Coleman made the announcement with Foundation president and chief operating officer Della Britton Baeza at the annual Jackie Robinson Foundation Dinner in the Grand Ballroom of the Waldorf Astoria Hotel on Monday night. The dinner was first orchestrated by Rachel Robinson, Jackie's widow and the organization's founder, in 1973, the year after he died.
The Foundation, created as a legacy to the player who broke the color line as an infielder with the Brooklyn Dodgers in 1947 and later a committed campaigner for civil rights, is a non-profit organization providing college scholarships and leadership training. This year, 271 students enrolled at 93 institutions in 30 states will receive $3.1 million in scholarship support. Scholars over the years maintained a 97-percent graduate rate, more than twice the national average for minority students.

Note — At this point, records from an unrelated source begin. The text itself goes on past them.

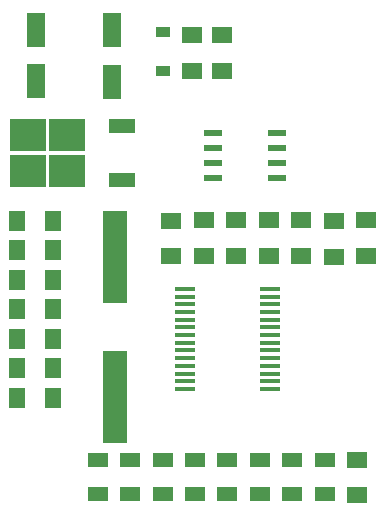
<source format=gbr>
%TF.GenerationSoftware,KiCad,Pcbnew,(5.0.0)*%
%TF.CreationDate,2018-11-18T02:02:32+05:00*%
%TF.ProjectId,Dev Board,44657620426F6172642E6B696361645F,rev?*%
%TF.SameCoordinates,Original*%
%TF.FileFunction,Paste,Top*%
%TF.FilePolarity,Positive*%
%FSLAX46Y46*%
G04 Gerber Fmt 4.6, Leading zero omitted, Abs format (unit mm)*
G04 Created by KiCad (PCBNEW (5.0.0)) date 11/18/18 02:02:32*
%MOMM*%
%LPD*%
G01*
G04 APERTURE LIST*
%ADD10R,1.395000X1.800000*%
%ADD11R,1.800000X1.395000*%
%ADD12R,1.600000X3.000000*%
%ADD13R,1.200000X0.900000*%
%ADD14R,1.550000X0.600000*%
%ADD15R,1.750000X0.450000*%
%ADD16R,2.200000X1.200000*%
%ADD17R,3.050000X2.750000*%
%ADD18R,2.000000X7.875000*%
%ADD19R,1.800000X1.220000*%
G04 APERTURE END LIST*
D10*
X100250000Y-92500000D03*
X97215000Y-92500000D03*
D11*
X113000000Y-93000000D03*
X113000000Y-89965000D03*
D10*
X100250000Y-100000000D03*
X97215000Y-100000000D03*
X97215000Y-102500000D03*
X100250000Y-102500000D03*
D11*
X121250000Y-93000000D03*
X121250000Y-89965000D03*
D10*
X100250000Y-105000000D03*
X97215000Y-105000000D03*
D11*
X124000000Y-90000000D03*
X124000000Y-93035000D03*
D10*
X97215000Y-97500000D03*
X100250000Y-97500000D03*
X97215000Y-90000000D03*
X100250000Y-90000000D03*
D11*
X112000000Y-77285000D03*
X112000000Y-74250000D03*
D12*
X105250000Y-78250000D03*
X105250000Y-73850000D03*
D11*
X114500000Y-77285000D03*
X114500000Y-74250000D03*
D12*
X98750000Y-73800000D03*
X98750000Y-78200000D03*
D13*
X109500000Y-74000000D03*
X109500000Y-77300000D03*
D11*
X126750000Y-89965000D03*
X126750000Y-93000000D03*
X110250000Y-89982500D03*
X110250000Y-93017500D03*
X118500000Y-89965000D03*
X118500000Y-93000000D03*
X115750000Y-93000000D03*
X115750000Y-89965000D03*
D10*
X100250000Y-95000000D03*
X97215000Y-95000000D03*
D14*
X113800000Y-82595000D03*
X113800000Y-83865000D03*
X113800000Y-85135000D03*
X113800000Y-86405000D03*
X119200000Y-86405000D03*
X119200000Y-85135000D03*
X119200000Y-83865000D03*
X119200000Y-82595000D03*
D15*
X111400000Y-95775000D03*
X111400000Y-96425000D03*
X111400000Y-97075000D03*
X111400000Y-97725000D03*
X111400000Y-98375000D03*
X111400000Y-99025000D03*
X111400000Y-99675000D03*
X111400000Y-100325000D03*
X111400000Y-100975000D03*
X111400000Y-101625000D03*
X111400000Y-102275000D03*
X111400000Y-102925000D03*
X111400000Y-103575000D03*
X111400000Y-104225000D03*
X118600000Y-104225000D03*
X118600000Y-103575000D03*
X118600000Y-102925000D03*
X118600000Y-102275000D03*
X118600000Y-101625000D03*
X118600000Y-100975000D03*
X118600000Y-100325000D03*
X118600000Y-99675000D03*
X118600000Y-99025000D03*
X118600000Y-98375000D03*
X118600000Y-97725000D03*
X118600000Y-97075000D03*
X118600000Y-96425000D03*
X118600000Y-95775000D03*
D16*
X106050000Y-86530000D03*
X106050000Y-81970000D03*
D17*
X98075000Y-82725000D03*
X101425000Y-85775000D03*
X98075000Y-85775000D03*
X101425000Y-82725000D03*
D18*
X105500000Y-93062500D03*
X105500000Y-104937500D03*
D19*
X123250000Y-110250000D03*
X123250000Y-113110000D03*
X120500000Y-113110000D03*
X120500000Y-110250000D03*
X117750000Y-110250000D03*
X117750000Y-113110000D03*
X115000000Y-113110000D03*
X115000000Y-110250000D03*
X112250000Y-113110000D03*
X112250000Y-110250000D03*
X109500000Y-110250000D03*
X109500000Y-113110000D03*
X106750000Y-113110000D03*
X106750000Y-110250000D03*
X104000000Y-110250000D03*
X104000000Y-113110000D03*
D11*
X126000000Y-110215000D03*
X126000000Y-113250000D03*
M02*

</source>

"It will tell the story of Jackie Robinson in the context of the world in which Jackie grew up," Baeza said of the museum, a pantheon configuration that will stand at the corner of Varick and Canal Streets as part of the downtown renovation. "It will, of course, tell the story of Jackie's heroism, and it will also tell the story of some other pioneers who worked alongside Jackie, shared his challenges, and like him changed this nation forever, to a point where we are witnessing a woman and an African-American man that are respectively competing for the highest office in this country."
Sharon Robinson, Jackie's and Rachel's daughter, said, "My mother was such a visionary that she probably knew about the planning of such a museum. Growing up, we had a trophy room in our house. My mother was amazing because she kept every letter, every trophy so we can have a Jackie Robinson Museum. It will serve not only as an enduring tribute but also as a place to inspire children and adults alike."
Mets chairman and chief operating officer Fred Wilpon and Yawkey Foundation chairman John Harrington, former managing general partner of the Red Sox, were in attendance and received from Sharon Robinson sets of gold cufflinks minted in 1997 with the Jackie Robinson Foundation logo "as a very small token of our gratitude," she said.
Coleman also made mention of the contributions of Philip Knight, co-founder and chairman of Nike, and Yankees principal owner George Steinbrenner, neither of whom could attend.
"It took one phone call to George Steinbrenner," Coleman said, "He said, 'We are in,' and they were in for seven figures. We're well on our way to making the Jackie Robinson Museum a reality."
Actor-comedian Bill Cosby was the master of ceremonies for the dinner, which also served to honor for their humanitarian efforts Oscar-winning filmmaker George Lucas of the "Star Wars" and "Indiana Jones" sagas, recording industry pioneer Clive Davis and Dr. Johnnetta B. Cole, president emerita of Bennett College for Women and Spelman College.
Lucas received the ROBIE Achievement in Industry Award, presented by actor Jimmy Smits. Davis was awarded the Lifetime Achievement Award, presented by Tony Award winning actress Julie White. Dr. Cole was the recipient of the ROBIE Humanitarian Award, presented by producer-author Dr. Camille Cosby, the emcee's wife.
The Mets and Yankees are among nine Major League Clubs, along with the Dodgers, White Sox, Rangers, Marlins, Athletics, Padres and Phillies that contribute funds as sponsors to the Foundation that has provided $16 million in support to nearly 1,200 scholars since its inception.
"Nine down and 21 to go," Baeza said.